THE PROBLEM ▸ Copy out the records again. Change nothing.

═══ AVAILABLE DATA ═══

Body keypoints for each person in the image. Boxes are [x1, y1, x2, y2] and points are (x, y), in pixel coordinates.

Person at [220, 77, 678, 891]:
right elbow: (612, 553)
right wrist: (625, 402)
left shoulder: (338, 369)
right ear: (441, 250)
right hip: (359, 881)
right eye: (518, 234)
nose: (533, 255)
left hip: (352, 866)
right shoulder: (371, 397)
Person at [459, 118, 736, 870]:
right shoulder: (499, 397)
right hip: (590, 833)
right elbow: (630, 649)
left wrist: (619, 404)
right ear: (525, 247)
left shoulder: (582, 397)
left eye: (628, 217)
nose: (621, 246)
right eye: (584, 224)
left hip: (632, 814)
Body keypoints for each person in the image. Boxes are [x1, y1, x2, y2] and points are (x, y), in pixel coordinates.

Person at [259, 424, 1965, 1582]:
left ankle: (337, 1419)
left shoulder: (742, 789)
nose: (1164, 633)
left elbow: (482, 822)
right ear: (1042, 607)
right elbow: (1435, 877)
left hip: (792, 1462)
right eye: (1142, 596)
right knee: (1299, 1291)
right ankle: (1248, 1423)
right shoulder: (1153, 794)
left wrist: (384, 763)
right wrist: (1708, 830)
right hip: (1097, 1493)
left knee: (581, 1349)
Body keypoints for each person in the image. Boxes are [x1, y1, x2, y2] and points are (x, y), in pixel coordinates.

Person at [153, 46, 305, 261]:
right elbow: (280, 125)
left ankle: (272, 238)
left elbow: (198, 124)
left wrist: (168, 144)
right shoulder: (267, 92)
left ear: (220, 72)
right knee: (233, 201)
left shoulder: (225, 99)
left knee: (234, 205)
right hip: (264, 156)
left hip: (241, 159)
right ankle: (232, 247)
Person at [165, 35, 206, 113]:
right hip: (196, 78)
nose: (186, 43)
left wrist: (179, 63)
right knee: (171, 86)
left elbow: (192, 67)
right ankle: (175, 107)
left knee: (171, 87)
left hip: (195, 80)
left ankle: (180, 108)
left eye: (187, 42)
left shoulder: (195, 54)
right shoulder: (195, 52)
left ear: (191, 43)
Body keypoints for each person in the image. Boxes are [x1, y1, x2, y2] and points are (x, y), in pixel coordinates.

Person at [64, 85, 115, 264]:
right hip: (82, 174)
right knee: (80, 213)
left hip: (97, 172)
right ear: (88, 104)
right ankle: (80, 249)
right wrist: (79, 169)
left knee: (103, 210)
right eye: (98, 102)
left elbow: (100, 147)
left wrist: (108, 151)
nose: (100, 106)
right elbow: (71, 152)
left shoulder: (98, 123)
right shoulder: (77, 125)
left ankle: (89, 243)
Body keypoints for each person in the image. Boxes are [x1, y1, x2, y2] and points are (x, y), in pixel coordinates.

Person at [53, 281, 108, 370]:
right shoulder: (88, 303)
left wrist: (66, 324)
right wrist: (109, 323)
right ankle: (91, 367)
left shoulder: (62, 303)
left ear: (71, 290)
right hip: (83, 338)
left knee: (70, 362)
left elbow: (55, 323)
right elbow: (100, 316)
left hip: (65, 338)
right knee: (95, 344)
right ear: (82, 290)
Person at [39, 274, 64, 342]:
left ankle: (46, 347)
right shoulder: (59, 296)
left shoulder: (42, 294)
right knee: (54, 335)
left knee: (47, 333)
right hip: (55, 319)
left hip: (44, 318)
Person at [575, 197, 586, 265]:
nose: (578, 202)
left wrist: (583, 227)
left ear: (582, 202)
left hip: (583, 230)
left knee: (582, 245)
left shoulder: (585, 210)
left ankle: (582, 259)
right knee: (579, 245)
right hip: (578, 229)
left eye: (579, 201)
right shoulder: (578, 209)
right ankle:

═══

ANSWER SECTION ▸
Body keypoints for each person in the image. Boxes are [x1, y1, x2, y2] and points are (x, y), in pixel coordinates.

Person at [220, 77, 678, 891]:
right elbow: (612, 553)
right wrist: (625, 402)
left shoulder: (338, 369)
right ear: (441, 250)
right hip: (359, 881)
right eye: (518, 234)
nose: (533, 255)
left hip: (352, 866)
right shoulder: (371, 397)
Person at [459, 118, 736, 870]:
right shoulder: (499, 397)
right hip: (590, 833)
right elbow: (630, 649)
left wrist: (619, 404)
right ear: (525, 247)
left shoulder: (582, 397)
left eye: (628, 217)
nose: (621, 246)
right eye: (584, 224)
left hip: (632, 814)
Body keypoints for each person in the image. Boxes are [x1, y1, x2, y2] and points are (x, y), in pixel coordinates.

Person at [259, 424, 1965, 1582]:
left ankle: (337, 1419)
left shoulder: (742, 789)
nose: (1164, 633)
left elbow: (482, 822)
right ear: (1042, 607)
right elbow: (1435, 877)
left hip: (792, 1462)
right eye: (1142, 596)
right knee: (1299, 1291)
right ankle: (1248, 1423)
right shoulder: (1153, 794)
left wrist: (384, 763)
right wrist: (1708, 830)
right hip: (1097, 1493)
left knee: (581, 1349)
Body keypoints for each person in the image. Boxes are [x1, y1, x2, y2] and points are (x, y), in pixel coordinates.

Person at [153, 46, 305, 261]:
right elbow: (280, 125)
left ankle: (272, 238)
left elbow: (198, 124)
left wrist: (168, 144)
right shoulder: (267, 92)
left ear: (220, 72)
right knee: (233, 201)
left shoulder: (225, 99)
left knee: (234, 205)
right hip: (264, 156)
left hip: (241, 159)
right ankle: (232, 247)
Person at [165, 35, 206, 113]:
right hip: (196, 78)
nose: (186, 43)
left wrist: (179, 63)
right knee: (171, 86)
left elbow: (192, 67)
right ankle: (175, 107)
left knee: (171, 87)
left hip: (195, 80)
left ankle: (180, 108)
left eye: (187, 42)
left shoulder: (195, 54)
right shoulder: (195, 52)
left ear: (191, 43)
Body keypoints for each person in the image. Boxes are [x1, y1, x2, y2] and points are (x, y), in pixel coordinates.

Person at [64, 85, 115, 264]:
right hip: (82, 174)
right knee: (80, 213)
left hip: (97, 172)
right ear: (88, 104)
right ankle: (80, 249)
right wrist: (79, 169)
left knee: (103, 210)
right eye: (98, 102)
left elbow: (100, 147)
left wrist: (108, 151)
nose: (100, 106)
right elbow: (71, 152)
left shoulder: (98, 123)
right shoulder: (77, 125)
left ankle: (89, 243)
Body keypoints for each person in the image. Boxes are [x1, y1, x2, y2] and points are (x, y), in pixel coordinates.

Person at [53, 281, 108, 370]:
right shoulder: (88, 303)
left wrist: (66, 324)
right wrist: (109, 323)
right ankle: (91, 367)
left shoulder: (62, 303)
left ear: (71, 290)
right hip: (83, 338)
left knee: (70, 362)
left elbow: (55, 323)
right elbow: (100, 316)
left hip: (65, 338)
right knee: (95, 344)
right ear: (82, 290)
Person at [39, 274, 64, 342]:
left ankle: (46, 347)
right shoulder: (59, 296)
left shoulder: (42, 294)
right knee: (54, 335)
left knee: (47, 333)
right hip: (55, 319)
left hip: (44, 318)
Person at [575, 197, 586, 265]:
nose: (578, 202)
left wrist: (583, 227)
left ear: (582, 202)
left hip: (583, 230)
left knee: (582, 245)
left shoulder: (585, 210)
left ankle: (582, 259)
right knee: (579, 245)
right hip: (578, 229)
left eye: (579, 201)
right shoulder: (578, 209)
right ankle:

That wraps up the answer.